Tag Archives: procrastination curve

Easy Now, Hard Later

From the Ask Tom mailbox –

Question:
I often think, especially in my coaching and team development but also in personal goals, about the hard part. I recently read another blog post about getting to the hard part in anything we undertake and how at times we can have the tendency to want to avoid it. How do we continue to enable or encourage the people around us to focus on the hard part. I want nothing more than the success of the people in my life.

Response:
This is a classic addiction curve. What is easy now, gets hard later. What is hard now, gets easy later. This is also the procrastination curve. The busy curve.

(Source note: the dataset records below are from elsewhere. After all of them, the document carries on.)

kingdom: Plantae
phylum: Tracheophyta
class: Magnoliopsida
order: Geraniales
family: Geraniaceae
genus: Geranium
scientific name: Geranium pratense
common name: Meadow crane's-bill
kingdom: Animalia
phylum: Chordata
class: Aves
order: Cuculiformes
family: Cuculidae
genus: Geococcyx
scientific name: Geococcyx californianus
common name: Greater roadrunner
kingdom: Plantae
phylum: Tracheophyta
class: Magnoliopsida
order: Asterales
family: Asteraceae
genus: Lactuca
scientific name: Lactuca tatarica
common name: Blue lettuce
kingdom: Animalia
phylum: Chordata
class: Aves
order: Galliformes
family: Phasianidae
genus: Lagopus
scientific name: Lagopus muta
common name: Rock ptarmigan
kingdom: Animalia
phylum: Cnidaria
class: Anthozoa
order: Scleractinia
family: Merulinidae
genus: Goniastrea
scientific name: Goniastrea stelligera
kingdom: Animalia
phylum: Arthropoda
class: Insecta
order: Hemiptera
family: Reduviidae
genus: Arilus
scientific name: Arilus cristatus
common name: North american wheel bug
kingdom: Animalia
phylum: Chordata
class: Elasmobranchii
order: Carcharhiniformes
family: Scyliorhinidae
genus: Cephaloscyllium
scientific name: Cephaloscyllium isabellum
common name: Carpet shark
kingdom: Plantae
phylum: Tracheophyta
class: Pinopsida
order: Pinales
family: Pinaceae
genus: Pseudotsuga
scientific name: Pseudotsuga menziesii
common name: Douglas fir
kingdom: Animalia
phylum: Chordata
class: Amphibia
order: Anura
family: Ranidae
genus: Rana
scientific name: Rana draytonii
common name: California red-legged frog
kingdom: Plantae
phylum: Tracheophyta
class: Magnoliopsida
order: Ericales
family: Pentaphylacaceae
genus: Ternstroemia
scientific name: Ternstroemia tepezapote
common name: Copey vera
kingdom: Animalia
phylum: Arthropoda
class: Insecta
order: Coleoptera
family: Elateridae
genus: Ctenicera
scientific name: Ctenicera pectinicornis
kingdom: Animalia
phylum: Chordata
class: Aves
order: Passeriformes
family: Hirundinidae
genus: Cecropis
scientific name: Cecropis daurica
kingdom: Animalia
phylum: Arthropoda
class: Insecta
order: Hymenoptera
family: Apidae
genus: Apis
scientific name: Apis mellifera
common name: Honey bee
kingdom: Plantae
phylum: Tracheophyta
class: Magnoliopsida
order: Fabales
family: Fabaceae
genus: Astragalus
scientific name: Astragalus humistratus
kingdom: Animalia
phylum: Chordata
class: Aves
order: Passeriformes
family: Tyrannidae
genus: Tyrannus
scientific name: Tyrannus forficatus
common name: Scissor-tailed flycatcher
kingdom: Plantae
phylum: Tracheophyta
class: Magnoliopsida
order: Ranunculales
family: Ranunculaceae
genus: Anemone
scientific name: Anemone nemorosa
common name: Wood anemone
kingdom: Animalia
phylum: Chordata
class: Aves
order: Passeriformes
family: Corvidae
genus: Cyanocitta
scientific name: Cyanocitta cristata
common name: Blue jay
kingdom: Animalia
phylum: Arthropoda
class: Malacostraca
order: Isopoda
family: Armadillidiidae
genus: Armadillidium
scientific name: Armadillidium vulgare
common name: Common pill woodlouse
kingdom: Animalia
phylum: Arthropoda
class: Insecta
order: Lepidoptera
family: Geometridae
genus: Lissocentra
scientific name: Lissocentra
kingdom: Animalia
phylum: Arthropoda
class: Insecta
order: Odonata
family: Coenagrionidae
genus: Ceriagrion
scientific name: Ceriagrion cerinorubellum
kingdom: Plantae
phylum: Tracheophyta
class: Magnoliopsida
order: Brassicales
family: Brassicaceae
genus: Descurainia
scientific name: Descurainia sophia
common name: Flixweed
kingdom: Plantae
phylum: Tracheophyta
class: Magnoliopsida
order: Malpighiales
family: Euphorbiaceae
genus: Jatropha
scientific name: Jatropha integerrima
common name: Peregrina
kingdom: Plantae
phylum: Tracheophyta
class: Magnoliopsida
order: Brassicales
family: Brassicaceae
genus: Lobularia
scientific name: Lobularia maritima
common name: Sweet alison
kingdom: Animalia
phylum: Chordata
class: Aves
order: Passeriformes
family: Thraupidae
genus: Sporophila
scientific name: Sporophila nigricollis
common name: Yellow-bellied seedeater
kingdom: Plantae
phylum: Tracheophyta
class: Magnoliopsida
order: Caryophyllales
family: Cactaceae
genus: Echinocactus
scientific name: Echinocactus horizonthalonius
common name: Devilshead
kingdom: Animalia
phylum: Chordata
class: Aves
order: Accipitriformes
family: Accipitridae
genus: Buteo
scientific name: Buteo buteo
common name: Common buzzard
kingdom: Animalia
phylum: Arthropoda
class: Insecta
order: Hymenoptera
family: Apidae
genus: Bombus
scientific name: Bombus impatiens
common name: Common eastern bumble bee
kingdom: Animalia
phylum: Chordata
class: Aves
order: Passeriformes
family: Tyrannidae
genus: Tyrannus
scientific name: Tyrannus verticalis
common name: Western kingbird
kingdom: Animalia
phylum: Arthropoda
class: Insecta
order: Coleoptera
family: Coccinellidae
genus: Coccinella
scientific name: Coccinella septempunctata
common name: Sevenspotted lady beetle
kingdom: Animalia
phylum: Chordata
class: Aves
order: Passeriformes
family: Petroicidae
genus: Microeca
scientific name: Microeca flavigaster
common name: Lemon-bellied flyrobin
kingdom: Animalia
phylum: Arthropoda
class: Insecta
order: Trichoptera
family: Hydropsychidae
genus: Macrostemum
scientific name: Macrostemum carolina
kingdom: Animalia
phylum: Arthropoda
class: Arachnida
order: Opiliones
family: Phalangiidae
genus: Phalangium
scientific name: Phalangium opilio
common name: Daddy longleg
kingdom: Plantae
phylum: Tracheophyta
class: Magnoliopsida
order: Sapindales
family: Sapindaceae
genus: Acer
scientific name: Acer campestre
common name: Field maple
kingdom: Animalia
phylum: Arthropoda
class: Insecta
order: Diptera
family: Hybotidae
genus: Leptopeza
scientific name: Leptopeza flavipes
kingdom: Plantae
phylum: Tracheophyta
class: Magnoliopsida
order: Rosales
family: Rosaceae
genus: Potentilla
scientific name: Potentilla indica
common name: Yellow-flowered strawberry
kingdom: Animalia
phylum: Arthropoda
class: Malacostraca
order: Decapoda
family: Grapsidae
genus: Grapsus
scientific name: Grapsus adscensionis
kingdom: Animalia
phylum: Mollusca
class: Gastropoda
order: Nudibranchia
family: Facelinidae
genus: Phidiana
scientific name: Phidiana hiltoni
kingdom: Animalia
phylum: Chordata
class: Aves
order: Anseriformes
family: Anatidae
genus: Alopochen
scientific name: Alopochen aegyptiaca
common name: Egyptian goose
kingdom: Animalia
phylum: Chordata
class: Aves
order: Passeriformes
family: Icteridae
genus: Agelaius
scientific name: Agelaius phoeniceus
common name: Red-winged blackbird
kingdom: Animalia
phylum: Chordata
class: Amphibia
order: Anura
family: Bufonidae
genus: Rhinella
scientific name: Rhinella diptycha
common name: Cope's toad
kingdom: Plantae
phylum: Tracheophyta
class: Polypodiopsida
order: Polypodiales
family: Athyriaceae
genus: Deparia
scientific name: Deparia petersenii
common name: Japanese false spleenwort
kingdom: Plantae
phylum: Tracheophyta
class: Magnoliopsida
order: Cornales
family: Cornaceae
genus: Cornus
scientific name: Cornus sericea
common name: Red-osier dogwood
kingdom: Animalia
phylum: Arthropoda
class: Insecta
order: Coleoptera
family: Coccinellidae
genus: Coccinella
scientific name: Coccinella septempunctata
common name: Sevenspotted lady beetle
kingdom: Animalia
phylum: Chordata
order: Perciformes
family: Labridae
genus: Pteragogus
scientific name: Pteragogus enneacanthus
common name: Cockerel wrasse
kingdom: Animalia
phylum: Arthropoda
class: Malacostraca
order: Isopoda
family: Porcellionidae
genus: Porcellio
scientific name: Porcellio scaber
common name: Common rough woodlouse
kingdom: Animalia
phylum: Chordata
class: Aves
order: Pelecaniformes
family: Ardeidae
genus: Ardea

David Allen, in his book Getting Things Done, provides a model to work an INBOX (or a to-do list). Work down the list, anything that takes less than two minutes, do now. If it takes more than two minutes, schedule it, delegate it or put it into a project loop. It’s a sucker punch model. It’s too easy to knock out all the two minute tasks and too hard to work on the stuff in the project loop.

Easy to understand, we know what we (and our team) need to do. We just don’t do it. It’s too hard.

Embedded in David Allen’s model, down in the bottom right hand corner is a piece of brilliance. It’s called next action. I call it robust next step, or robust first step. When I encounter anything that looks hard, I just ask, what is the robust next step? And, if I can do that step in less than two minutes, I do it now. Even if it’s hard.